While I was still able to do my day to day job during – and I even take a little pride in the fact that I was able to keep what was going on secret from my cast – things were really, really bad. Finally, the infection got so bad I went to a doctor. That doctor freaked out a bit on me. I was given directions that I was not to be left alone, in case things were to get any worse (and there was a real possibility it would). Instead, I tried to stay alone as much as possible…
But I could not hide how bad the infection was getting from my significant other – even over the phone – and she, being someone who could recognize the Black Dog, made me do things to get back to taking care of myself. And I did…
Of course, it was not over — though I did survive the infection (wow – do I have a bunch of scar tissue, though…). I even “got back on the horse,” doing that act successfully a few more times before quietly retiring from my repertoire for a variety of issues. Put a pin in that.**
SO – you need to take care of yourself: body and mind! A problem with one can easily slide into a problem with the other. You need to stay up on where you are as an artist, a performer, and as a person. Life/work balance is hard for everyone. An injury or illness can set you back – but it does not need to stop you.
Remember this is not advice coming from some out-of-touch asshole in an ivory tower (or mansion) somewhere who does not know what he is talking about – who is looking down on you for feeling what you are feeling.. This is coming from someone who is in the trenches even now, struggling to keep his head up and above the black water. Someone who has been right where you are – and is still telling you, “you can do it.”

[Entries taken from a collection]
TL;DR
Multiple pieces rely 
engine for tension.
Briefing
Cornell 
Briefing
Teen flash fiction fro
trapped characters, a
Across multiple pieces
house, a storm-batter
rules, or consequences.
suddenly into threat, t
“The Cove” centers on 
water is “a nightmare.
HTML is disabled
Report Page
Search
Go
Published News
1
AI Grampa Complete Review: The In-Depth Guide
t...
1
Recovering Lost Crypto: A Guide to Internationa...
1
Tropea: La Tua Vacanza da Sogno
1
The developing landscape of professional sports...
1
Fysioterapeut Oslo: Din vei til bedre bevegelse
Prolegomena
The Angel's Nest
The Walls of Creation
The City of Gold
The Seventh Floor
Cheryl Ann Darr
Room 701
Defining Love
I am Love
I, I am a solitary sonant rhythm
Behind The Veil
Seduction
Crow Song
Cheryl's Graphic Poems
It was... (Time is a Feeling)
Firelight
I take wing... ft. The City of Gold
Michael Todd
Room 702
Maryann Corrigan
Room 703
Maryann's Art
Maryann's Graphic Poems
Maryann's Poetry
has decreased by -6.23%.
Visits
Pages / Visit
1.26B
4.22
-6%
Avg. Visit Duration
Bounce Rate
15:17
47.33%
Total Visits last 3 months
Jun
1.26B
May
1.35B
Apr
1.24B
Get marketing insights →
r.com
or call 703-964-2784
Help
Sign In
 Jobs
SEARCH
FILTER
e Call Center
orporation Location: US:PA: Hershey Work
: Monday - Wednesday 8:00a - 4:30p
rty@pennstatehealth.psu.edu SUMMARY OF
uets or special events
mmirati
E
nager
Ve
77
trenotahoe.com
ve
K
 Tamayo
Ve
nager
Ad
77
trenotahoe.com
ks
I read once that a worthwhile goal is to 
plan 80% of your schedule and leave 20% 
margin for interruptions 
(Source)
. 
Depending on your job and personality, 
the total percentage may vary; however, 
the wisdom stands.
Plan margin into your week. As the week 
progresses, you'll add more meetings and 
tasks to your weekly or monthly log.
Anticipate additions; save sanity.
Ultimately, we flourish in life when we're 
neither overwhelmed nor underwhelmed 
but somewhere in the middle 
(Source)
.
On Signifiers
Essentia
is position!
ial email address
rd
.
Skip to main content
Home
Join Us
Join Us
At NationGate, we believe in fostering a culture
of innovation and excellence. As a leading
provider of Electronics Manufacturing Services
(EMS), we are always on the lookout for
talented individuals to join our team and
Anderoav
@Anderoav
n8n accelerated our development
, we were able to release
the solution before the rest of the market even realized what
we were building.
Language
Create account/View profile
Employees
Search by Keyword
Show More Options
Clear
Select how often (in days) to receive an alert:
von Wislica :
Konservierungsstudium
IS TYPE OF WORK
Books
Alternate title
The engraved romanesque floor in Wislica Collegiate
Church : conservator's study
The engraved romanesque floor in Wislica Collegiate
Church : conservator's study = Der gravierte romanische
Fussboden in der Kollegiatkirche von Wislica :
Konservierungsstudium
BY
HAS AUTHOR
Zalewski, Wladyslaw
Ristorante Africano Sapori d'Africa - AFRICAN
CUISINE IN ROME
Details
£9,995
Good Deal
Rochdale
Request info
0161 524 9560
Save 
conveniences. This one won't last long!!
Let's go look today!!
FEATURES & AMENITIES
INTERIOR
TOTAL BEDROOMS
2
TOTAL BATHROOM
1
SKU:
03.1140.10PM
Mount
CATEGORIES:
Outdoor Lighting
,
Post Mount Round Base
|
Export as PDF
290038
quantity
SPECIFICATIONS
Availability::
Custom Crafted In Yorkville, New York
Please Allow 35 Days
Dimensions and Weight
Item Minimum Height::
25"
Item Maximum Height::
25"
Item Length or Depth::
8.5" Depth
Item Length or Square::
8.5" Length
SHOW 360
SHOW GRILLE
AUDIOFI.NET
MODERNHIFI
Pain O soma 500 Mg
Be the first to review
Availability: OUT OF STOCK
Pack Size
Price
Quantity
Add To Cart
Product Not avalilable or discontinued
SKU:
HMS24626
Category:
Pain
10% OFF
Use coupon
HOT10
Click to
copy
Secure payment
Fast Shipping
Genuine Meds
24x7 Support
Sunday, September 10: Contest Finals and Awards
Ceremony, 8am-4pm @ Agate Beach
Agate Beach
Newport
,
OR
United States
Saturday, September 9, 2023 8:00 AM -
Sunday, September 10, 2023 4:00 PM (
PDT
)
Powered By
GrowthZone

PROMPT 1
In the self-care essay, who got the writer back to taking care of themselves?
PROMPT 2
Please resume the self-care essay from the point where it stops.
These entries have nothing to do with the self-care essay.

TASK RESPONSE 1
The writer's significant other, someone who could recognize the Black Dog.

TASK RESPONSE 2
So get up from behind the glowing screen. Get a shower. Put on some clean clothes. Get some exercise, even just walking outside a bit. Read a book you enjoy – not just one for work. Find a non-job-related hobby. Get some friends who are not in the industry. Spend some quality time with your family. Turn your phone, messenger, and social media to quite (or off). Live your life.
Listen to your body and your mind – and take care of yourself. You are the only you you have.
*Pin #1: So the issue of the Black Dog, however, was not over. While I got things “back to normal” for a time – my dark times got deeper every time until, finally, my amazing family stepped in and made me get some help. That help included medication and therapy (much to the annoyance of Scientologists everywhere, I am sure) – and a close watch on me for quite a while.
During a lot interviews and therapy, with frank, no bullshit conversation between me and a series of professionals, we were able to determine the truth: I had been suffering severe depression since I was a child. Tracking back various incidents and whatever, a significant diagnosis was made. Why was it not before that? Well – when I was a kid, the general treatment for problems was to blame the kid for “trying to get attention.” While I had undergone some treatments during college and grad school – it was insufficient, at best.
But, now, I am working on it.
**Pin #2: There are a variety of reasons to stop doing an act. A big part is the balance between the danger and the audience reaction. If you are not getting a decent enough reaction in comparison to the danger you are undergoing – there is really no viable reason to continue that risk. Then, sometimes, the act does not really fit with the character – or what the show is trying to accomplish.